* [Material provided]
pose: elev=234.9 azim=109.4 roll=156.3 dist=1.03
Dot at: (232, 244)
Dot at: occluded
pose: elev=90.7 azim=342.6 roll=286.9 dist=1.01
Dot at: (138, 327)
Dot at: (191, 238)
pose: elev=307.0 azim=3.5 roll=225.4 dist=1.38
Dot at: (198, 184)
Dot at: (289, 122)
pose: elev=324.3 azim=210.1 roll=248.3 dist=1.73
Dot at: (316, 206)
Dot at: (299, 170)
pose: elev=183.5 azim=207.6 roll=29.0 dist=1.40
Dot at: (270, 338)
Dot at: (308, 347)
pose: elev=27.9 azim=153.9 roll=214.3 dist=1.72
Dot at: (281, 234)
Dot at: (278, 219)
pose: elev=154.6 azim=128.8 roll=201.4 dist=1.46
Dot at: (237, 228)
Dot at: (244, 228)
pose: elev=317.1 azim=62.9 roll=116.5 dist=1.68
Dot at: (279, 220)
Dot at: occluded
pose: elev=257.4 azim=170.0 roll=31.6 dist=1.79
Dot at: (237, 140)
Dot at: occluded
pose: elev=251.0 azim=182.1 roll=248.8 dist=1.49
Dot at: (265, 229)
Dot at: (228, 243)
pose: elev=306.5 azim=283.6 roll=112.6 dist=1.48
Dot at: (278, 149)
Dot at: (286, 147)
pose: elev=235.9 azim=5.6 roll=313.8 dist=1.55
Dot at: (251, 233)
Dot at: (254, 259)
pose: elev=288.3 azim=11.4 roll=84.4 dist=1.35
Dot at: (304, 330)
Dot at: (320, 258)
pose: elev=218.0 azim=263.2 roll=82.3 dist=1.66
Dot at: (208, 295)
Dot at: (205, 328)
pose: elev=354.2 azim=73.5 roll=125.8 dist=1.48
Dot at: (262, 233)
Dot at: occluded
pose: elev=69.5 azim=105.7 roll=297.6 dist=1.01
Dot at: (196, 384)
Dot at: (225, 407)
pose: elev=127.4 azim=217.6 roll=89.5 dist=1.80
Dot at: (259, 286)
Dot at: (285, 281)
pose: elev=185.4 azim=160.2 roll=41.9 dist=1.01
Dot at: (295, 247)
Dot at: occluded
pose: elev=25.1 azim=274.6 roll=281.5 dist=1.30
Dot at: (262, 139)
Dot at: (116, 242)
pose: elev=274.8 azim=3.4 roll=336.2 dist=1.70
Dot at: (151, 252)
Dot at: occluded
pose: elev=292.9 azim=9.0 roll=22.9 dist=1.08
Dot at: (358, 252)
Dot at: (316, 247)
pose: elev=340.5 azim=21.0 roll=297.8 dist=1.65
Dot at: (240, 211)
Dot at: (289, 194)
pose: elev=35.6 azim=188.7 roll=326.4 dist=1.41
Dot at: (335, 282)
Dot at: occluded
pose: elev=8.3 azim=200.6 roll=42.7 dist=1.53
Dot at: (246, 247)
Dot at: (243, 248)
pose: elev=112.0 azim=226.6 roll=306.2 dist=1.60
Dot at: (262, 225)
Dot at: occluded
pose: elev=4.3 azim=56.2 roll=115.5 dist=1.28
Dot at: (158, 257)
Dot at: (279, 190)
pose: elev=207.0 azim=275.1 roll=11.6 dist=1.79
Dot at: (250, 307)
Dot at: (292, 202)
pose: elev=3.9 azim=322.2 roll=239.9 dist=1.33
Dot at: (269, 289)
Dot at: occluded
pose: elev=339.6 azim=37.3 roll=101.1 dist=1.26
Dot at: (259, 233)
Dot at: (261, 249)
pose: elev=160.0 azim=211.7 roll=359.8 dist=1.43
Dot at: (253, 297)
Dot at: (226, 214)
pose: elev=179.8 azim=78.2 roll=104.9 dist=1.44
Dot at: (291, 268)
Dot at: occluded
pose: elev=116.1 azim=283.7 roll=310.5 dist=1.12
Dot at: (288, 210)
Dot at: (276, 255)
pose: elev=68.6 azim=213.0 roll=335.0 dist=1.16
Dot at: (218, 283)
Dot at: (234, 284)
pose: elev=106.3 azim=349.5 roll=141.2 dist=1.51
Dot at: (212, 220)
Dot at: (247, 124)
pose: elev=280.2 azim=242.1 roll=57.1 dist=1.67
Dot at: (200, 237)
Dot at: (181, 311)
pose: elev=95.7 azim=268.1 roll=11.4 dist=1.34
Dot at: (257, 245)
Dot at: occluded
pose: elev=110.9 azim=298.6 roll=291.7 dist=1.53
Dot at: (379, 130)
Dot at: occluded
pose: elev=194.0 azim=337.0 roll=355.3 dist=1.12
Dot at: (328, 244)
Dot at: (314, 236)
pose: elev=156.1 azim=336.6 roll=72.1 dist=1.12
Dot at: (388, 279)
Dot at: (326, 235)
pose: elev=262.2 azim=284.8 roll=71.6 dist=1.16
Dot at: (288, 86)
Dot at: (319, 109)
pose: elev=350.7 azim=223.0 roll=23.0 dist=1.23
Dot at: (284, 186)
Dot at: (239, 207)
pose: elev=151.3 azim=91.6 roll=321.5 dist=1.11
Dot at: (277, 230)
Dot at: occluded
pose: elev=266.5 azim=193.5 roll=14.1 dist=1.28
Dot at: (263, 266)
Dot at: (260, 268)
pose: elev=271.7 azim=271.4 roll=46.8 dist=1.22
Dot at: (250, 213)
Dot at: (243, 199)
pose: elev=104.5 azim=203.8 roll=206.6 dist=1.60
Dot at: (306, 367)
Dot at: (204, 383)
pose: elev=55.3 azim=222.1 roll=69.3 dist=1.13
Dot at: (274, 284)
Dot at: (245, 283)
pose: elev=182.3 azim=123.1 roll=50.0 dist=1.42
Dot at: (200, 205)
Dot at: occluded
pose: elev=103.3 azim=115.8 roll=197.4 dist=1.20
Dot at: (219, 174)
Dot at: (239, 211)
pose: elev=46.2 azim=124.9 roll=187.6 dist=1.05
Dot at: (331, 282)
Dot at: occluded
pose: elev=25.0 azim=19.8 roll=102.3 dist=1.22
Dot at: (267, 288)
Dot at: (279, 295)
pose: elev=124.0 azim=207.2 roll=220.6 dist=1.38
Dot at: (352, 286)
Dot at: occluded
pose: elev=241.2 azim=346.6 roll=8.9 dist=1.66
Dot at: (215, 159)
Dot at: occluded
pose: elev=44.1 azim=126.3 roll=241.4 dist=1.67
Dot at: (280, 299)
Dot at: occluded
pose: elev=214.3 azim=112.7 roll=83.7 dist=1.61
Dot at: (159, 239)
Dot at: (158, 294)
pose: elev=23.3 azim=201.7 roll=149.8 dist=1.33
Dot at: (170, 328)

* [Exercise description]
Update the records from the line with "pose: elev=257.4 azim=170.0" to the line with "Dot at: (320, 258)", both included: replace "dist" with "distance" and leave everything else unchanged. Return only those lines.

* [Written reply]
pose: elev=257.4 azim=170.0 roll=31.6 distance=1.79
Dot at: (237, 140)
Dot at: occluded
pose: elev=251.0 azim=182.1 roll=248.8 distance=1.49
Dot at: (265, 229)
Dot at: (228, 243)
pose: elev=306.5 azim=283.6 roll=112.6 distance=1.48
Dot at: (278, 149)
Dot at: (286, 147)
pose: elev=235.9 azim=5.6 roll=313.8 distance=1.55
Dot at: (251, 233)
Dot at: (254, 259)
pose: elev=288.3 azim=11.4 roll=84.4 distance=1.35
Dot at: (304, 330)
Dot at: (320, 258)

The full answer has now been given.